2. A queda. — É muito difícil saber qual é a natureza da alma, mas podemos, diz Platão (Fedro, 246 a), dar dela uma imagem. As almas são um carro celeste em que um cocheiro comanda os cavalos. Os cavalos das almas divinas são cavalos robustos e obedientes; o carro alado das almas humanas é feito de dois cavalos, um que é bom e obediente, o outro rebelde; por isso, conduzir um tal carro é uma coisa difícil. As almas imortais seguem o cortejo de Zeus e contemplam as «realidades que estão fora do céu», é aí que se encontra o patrimônio do verdadeiro saber; «daí que o pensamento de um deus, visto que se alimenta de intelecção e de saber sem misturas, e, do mesmo modo, o pensamento de qualquer alma que cuida de receber o alimento que lhe convém, quando com o tempo acaba por perceber a realidade, ressente por isso bem-estar, e a contemplação das realidades verdadeiras é para ele uma fonte benfeitora, até ao momento em que a revolução circular a devolve ao mesmo ponto. Ora, enquanto realiza essa volta, tem à frente dos olhos a Justiça em si mesma, nos olhos da Sabedoria; tem à frente dos olhos um saber que não é aquele ao qual está ligado o devir, que também não é aquele que se diversifica com a diversidade dos objetos aos quais se aplica e aos quais, na nossa existência presente, damos o nome de seres, mas o Saber, que se aplica ao que realmente é uma realidade» (247 de).

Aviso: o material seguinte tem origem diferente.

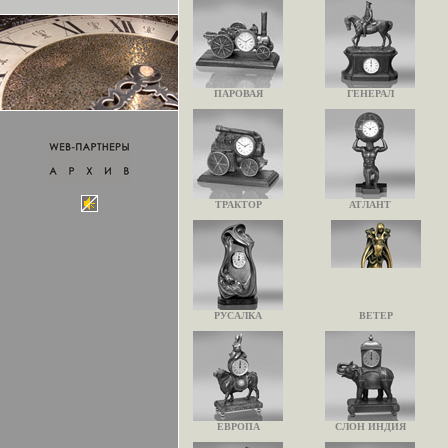
ПАРОВАЯ
ГЕНЕРАЛ
ТРАКТОР
АТЛАНТ
РУСАЛКА
ВЕТЕР
ЕВРОПА
СЛОН ИНДИЯ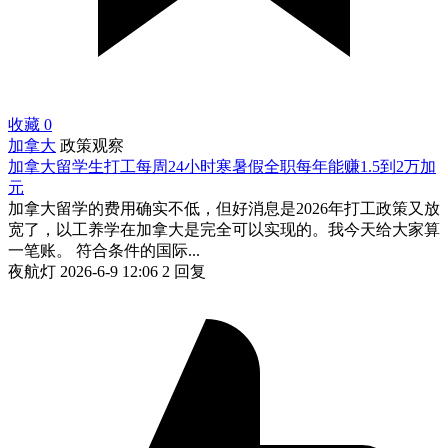
收藏
0
加拿大
政策观察
加拿大留学生打工每周24小时寒暑假全职每年能赚1.5到2万加
元
加拿大留学的费用确实不低，但好消息是2026年打工政策又放
宽了，以工养学在加拿大是完全可以实现的。我今天给大家算
一笔账。 符合条件的国际...
夜航灯
2026-6-9 12:06
2 回复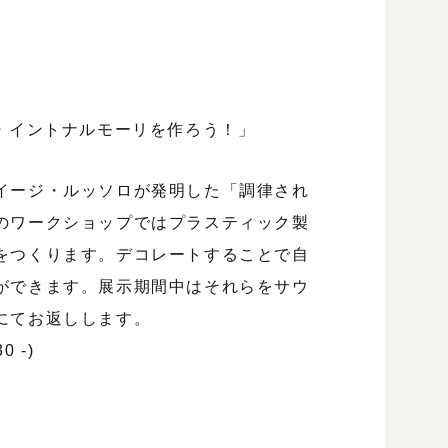
!リトル・イントナルモーリを作ろう！」
イージ・ルッソロが発明した「調律され
のワークショップではプラスティック製
をつくります。デコレートすることで自
ができます。展示期間中はそれらをサウ
にてお返しします。
0 -)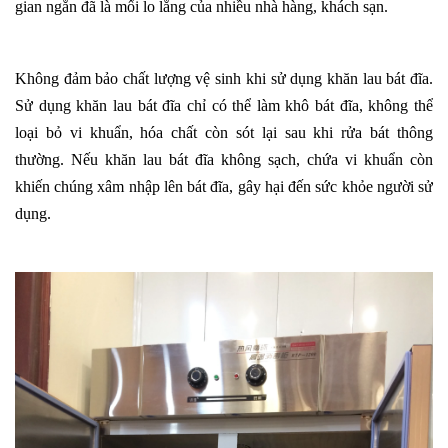
gian ngắn đã là mối lo lắng của nhiều nhà hàng, khách sạn.
Không đảm bảo chất lượng vệ sinh khi sử dụng khăn lau bát đĩa.
Sử dụng khăn lau bát đĩa chỉ có thể làm khô bát đĩa, không thể
loại bỏ vi khuẩn, hóa chất còn sót lại sau khi rửa bát thông
thường. Nếu khăn lau bát đĩa không sạch, chứa vi khuẩn còn
khiến chúng xâm nhập lên bát đĩa, gây hại đến sức khỏe người sử
dụng.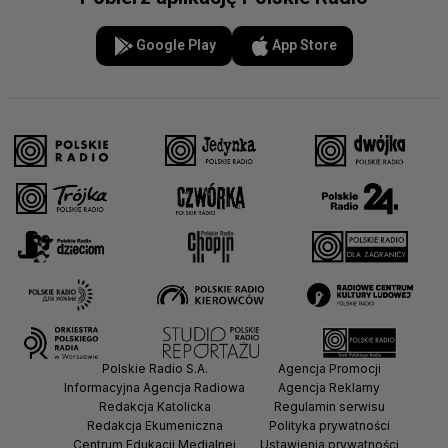
Google Play
App Store
Polskie Radio S.A.
Agencja Promocji
Informacyjna Agencja Radiowa
Agencja Reklamy
Redakcja Katolicka
Regulamin serwisu
Redakcja Ekumeniczna
Polityka prywatności
Centrum Edukacji Medialnej
Ustawienia prywatności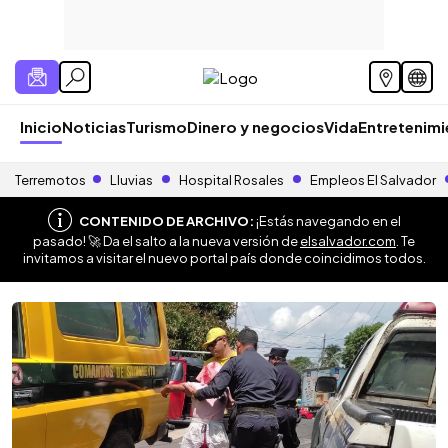
Inicio
Noticias
Turismo
Dinero y negocios
Vida
Entretenim
Terremotos
Lluvias
Hospital Rosales
Empleos El Salvador
CONTENIDO DE ARCHIVO:
¡Estás navegando en el
pasado! 🚀 Da el salto a la nueva versión de
elsalvador.com
. Te
invitamos a visitar el nuevo portal país donde coincidimos todos.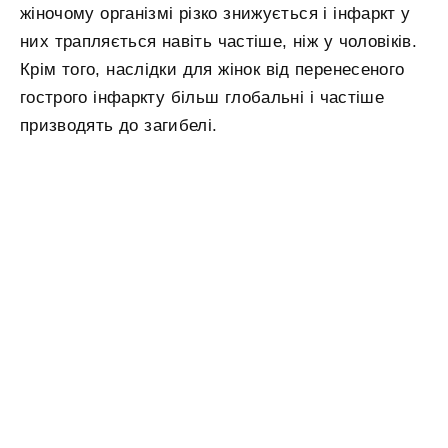
жіночому організмі різко знижується і інфаркт у
них трапляється навіть частіше, ніж у чоловіків.
Крім того, наслідки для жінок від перенесеного
гострого інфаркту більш глобальні і частіше
призводять до загибелі.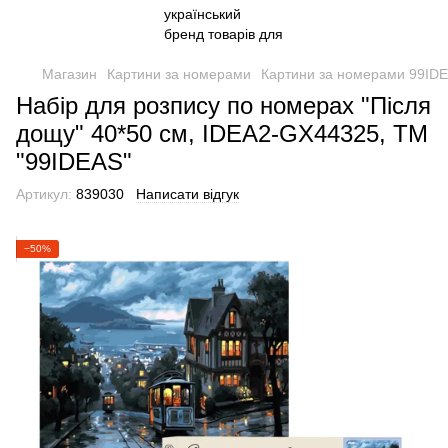
Магазин
Картини за номерами
Картини за номерами 99ID
Набір для розпису по номерах "Після
дощу" 40*50 см, IDEA2-GX44325, ТМ
"99IDEAS"
Артикул:
839030
Написати відгук
−50%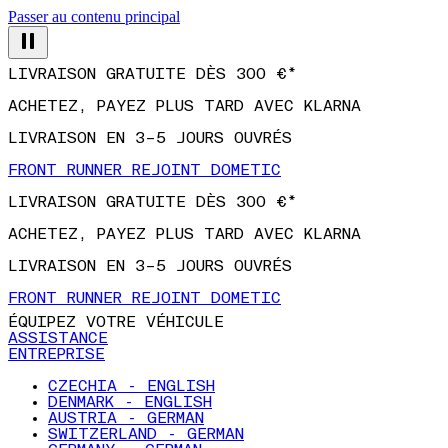
Passer au contenu principal
LIVRAISON GRATUITE DÈS 300 €*
ACHETEZ, PAYEZ PLUS TARD AVEC KLARNA
LIVRAISON EN 3–5 JOURS OUVRÉS
FRONT RUNNER REJOINT DOMETIC
LIVRAISON GRATUITE DÈS 300 €*
ACHETEZ, PAYEZ PLUS TARD AVEC KLARNA
LIVRAISON EN 3–5 JOURS OUVRÉS
FRONT RUNNER REJOINT DOMETIC
ÉQUIPEZ VOTRE VÉHICULE
ASSISTANCE
ENTREPRISE
CZECHIA - ENGLISH
DENMARK - ENGLISH
AUSTRIA - GERMAN
SWITZERLAND - GERMAN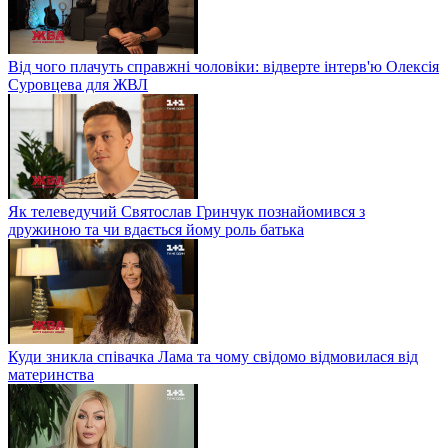
Від чого плачуть справжні чоловіки: відверте інтерв'ю Олексія
Суровцева для ЖВЛ
Як телеведучий Святослав Гринчук познайомився з
дружиною та чи вдається йому роль батька
Куди зникла співачка Лама та чому свідомо відмовилася від
материнства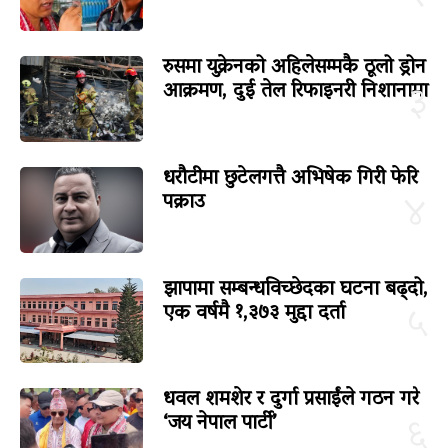
रुसमा युक्रेनको अहिलेसम्मकै ठूलो ड्रोन
आक्रमण, दुई तेल रिफाइनरी निशानामा
३
धरौटीमा छुटेलगत्तै अभिषेक गिरी फेरि
पक्राउ
४
झापामा सम्बन्धविच्छेदका घटना बढ्दो,
एक वर्षमै १,३७३ मुद्दा दर्ता
५
धवल शमशेर र दुर्गा प्रसाईंले गठन गरे
‘जय नेपाल पार्टी’
६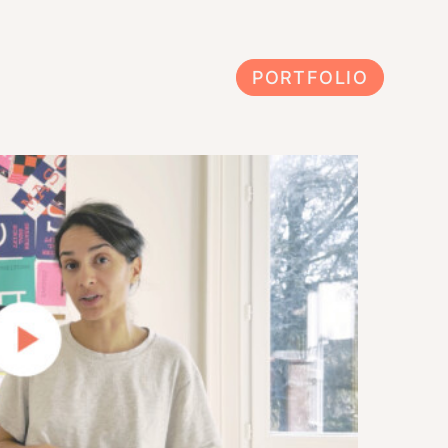
PORTFOLIO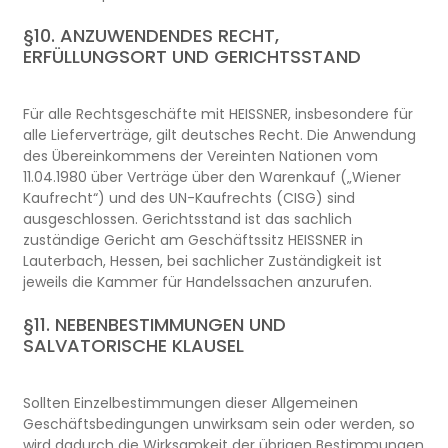
§10. ANZUWENDENDES RECHT,
ERFÜLLUNGSORT UND GERICHTSSTAND
Für alle Rechtsgeschäfte mit HEISSNER, insbesondere für
alle Lieferverträge, gilt deutsches Recht. Die Anwendung
des Übereinkommens der Vereinten Nationen vom
11.04.1980 über Verträge über den Warenkauf („Wiener
Kaufrecht“) und des UN-Kaufrechts (CISG) sind
ausgeschlossen. Gerichtsstand ist das sachlich
zuständige Gericht am Geschäftssitz HEISSNER in
Lauterbach, Hessen, bei sachlicher Zuständigkeit ist
jeweils die Kammer für Handelssachen anzurufen.
§11. NEBENBESTIMMUNGEN UND
SALVATORISCHE KLAUSEL
Sollten Einzelbestimmungen dieser Allgemeinen
Geschäftsbedingungen unwirksam sein oder werden, so
wird dadurch die Wirksamkeit der übrigen Bestimmungen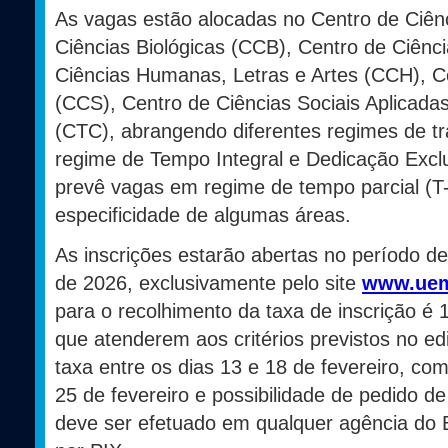
As vagas estão alocadas no Centro de Ciên
Ciências Biológicas (CCB), Centro de Ciênc
Ciências Humanas, Letras e Artes (CCH), C
(CCS), Centro de Ciências Sociais Aplicada
(CTC), abrangendo diferentes regimes de t
regime de Tempo Integral e Dedicação Excl
prevê vagas em regime de tempo parcial (T
especificidade de algumas áreas.
As inscrições estarão abertas no período de
de 2026, exclusivamente pelo site
www.uem
para o recolhimento da taxa de inscrição é
que atenderem aos critérios previstos no edi
taxa entre os dias 13 e 18 de fevereiro, co
25 de fevereiro e possibilidade de pedido 
deve ser efetuado em qualquer agência do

As outras almas esforçam-se por seguir as almas dos deuses no seu cortejo, mas esbarram umas nas outras, os cavalos atrapalham-nas e obedecem com dificuldade, de maneira que, apanhadas num imenso remoinho, são vencidas pela fadiga e afastam-se sem terem sido iniciadas na contemplação da realidade; então é a Opinião o seu único alimento (248 b). Quando as almas que não conseguiram ver as realidades verdadeiras se tornam pesadas, perdem as asas e caem na terra no corpo de um homem.
Percebemos agora o sentido da teoria do conhecimento, da qual este mito é a ilustração na medida em que está ligado à teoria das ideias e à maiêutica socrática: «Uma inteligência de homem deve exercer-se segundo aquilo que chamamos Ideia, indo de uma multiplicidade de sensações para uma unidade, cuja reunião é um ato de reflexão. Ora esse ato consiste numa recordação dos objetos que outrora a nossa alma viu, quando se associava ao passeio de um deus, quando olhava de cima tudo aquilo a que na nossa existência presente atribuímos a realidade, e que erguia a cabeça para aquilo que é realmente real» (249 bc). Assim se define o alcance dos mitos platônicos acerca da alma, que possuem não só uma significação antropológica, escatológica e ética, como uma significação gnoseológica que vem integrar-se numa metafísica, senão mesmo numa teologia.